25.05.2026 Neue Podcastfolge: Computersimulation im Notstand
Wie entstehen Pandemiemodelle eigentlich? Inwiefern können sie einen Blick in die Zukunft liefern? Und was passiert, wenn unter massivem Zeitdruck und großer Ungewissheit Wissenschaft betrieben wird? In der sechsten Folge unseres Podcasts sprechen Sarah Kirst und Il-Tschung Lim mit dem Soziologen Finn Langbein über Pandemiesimulationen und die Frage, wie sich Wissensproduktion und Notstand gegenseitig hervorbringen.
Mit dem Ausbruch der Covid-19-Pandemie wurden Computersimulationen zu zentralen Instrumenten politischer Entscheidungsfindung.
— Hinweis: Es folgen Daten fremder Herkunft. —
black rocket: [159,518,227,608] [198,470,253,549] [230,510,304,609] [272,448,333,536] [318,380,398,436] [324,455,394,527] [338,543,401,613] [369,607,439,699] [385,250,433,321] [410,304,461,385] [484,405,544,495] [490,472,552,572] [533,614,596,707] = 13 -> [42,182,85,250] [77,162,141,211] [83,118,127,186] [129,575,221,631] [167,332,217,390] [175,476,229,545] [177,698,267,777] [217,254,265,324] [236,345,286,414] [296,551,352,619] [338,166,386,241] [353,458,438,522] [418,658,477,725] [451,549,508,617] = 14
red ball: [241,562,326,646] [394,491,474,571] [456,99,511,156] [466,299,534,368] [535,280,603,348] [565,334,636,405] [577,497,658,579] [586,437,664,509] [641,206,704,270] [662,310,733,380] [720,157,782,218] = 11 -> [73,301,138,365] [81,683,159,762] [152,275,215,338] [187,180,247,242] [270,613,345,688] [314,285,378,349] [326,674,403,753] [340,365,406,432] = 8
Doch wie funktionieren solche Modelle? Was können sie leisten – und wo liegen ihre Grenzen? Gemeinsam mit Finn Langbein werfen wir einen Blick hinter die Kulissen der Pandemie-Modellierung und diskutieren, wie Simulationen gesellschaftliche Wirklichkeit nicht nur erfassen und abbilden, sondern aktiv mitgestalten.
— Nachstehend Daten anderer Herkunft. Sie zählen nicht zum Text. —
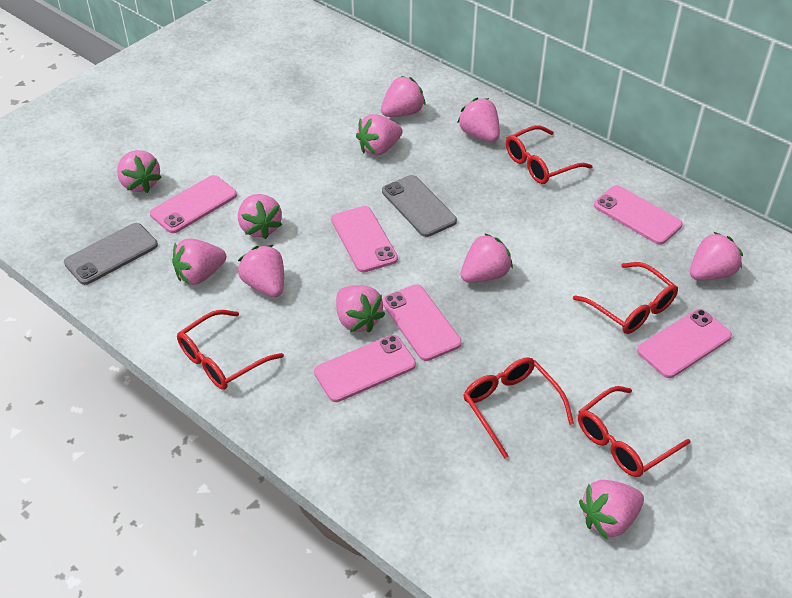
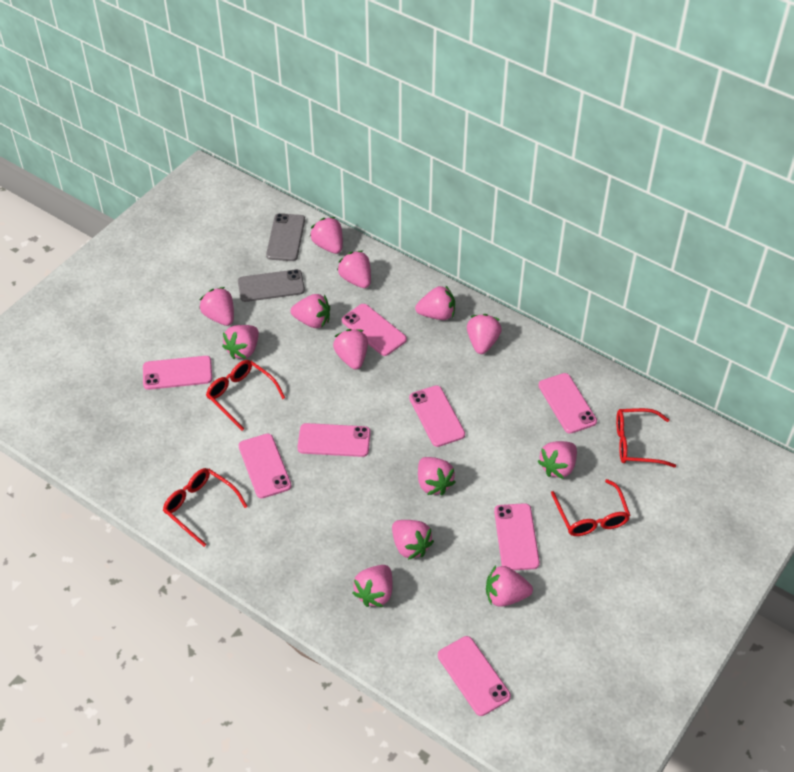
pink phone: [150,175,237,233] [314,335,416,402] [331,206,398,273] [382,284,462,361] [594,185,683,245] [637,309,732,378] = 6 -> [143,356,212,390] [239,434,292,499] [297,423,371,457] [342,304,407,356] [409,385,465,447] [438,636,511,716] [494,503,540,570] [538,373,597,434] = 8
pink strawberry: [117,150,162,193] [172,238,226,285] [238,194,282,239] [238,245,284,297] [336,285,385,333] [356,114,403,156] [381,76,426,117] [457,98,500,142] [460,233,513,283] [579,480,644,539] [690,232,743,280] = 11 -> [199,287,234,326] [222,325,259,359] [291,294,330,328] [310,217,343,254] [333,329,368,370] [337,251,371,288] [353,565,393,607] [392,520,434,560] [415,285,455,320] [418,457,456,495] [467,314,502,354] [486,566,533,607] [537,441,577,479] = 13
red glasses: [177,310,284,390] [463,357,574,459] [506,125,592,184] [573,262,678,334] [578,386,691,477] = 5 -> [163,468,248,547] [206,360,285,431] [551,479,631,536] [616,408,676,467] = 4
Die Folge beleuchtet unter anderem, warum plötzlich Forschende aus Disziplinen wie den Neurowissenschaften oder der Verkehrsforschung an epidemiologischen Fragestellungen arbeiteten, weshalb Zeitdruck eine so entscheidende Rolle spielte und wie sich wissenschaftliche Routinen im Ausnahmezustand verändern.
Die Episode zeigt eindrucksvoll, wie eng Wissenschaft, Politik und gesellschaftliche Krisen miteinander verwoben sind – und warum Computersimulationen stets auch bestimmte Perspektiven auf mögliche Zukünfte hervorbringen.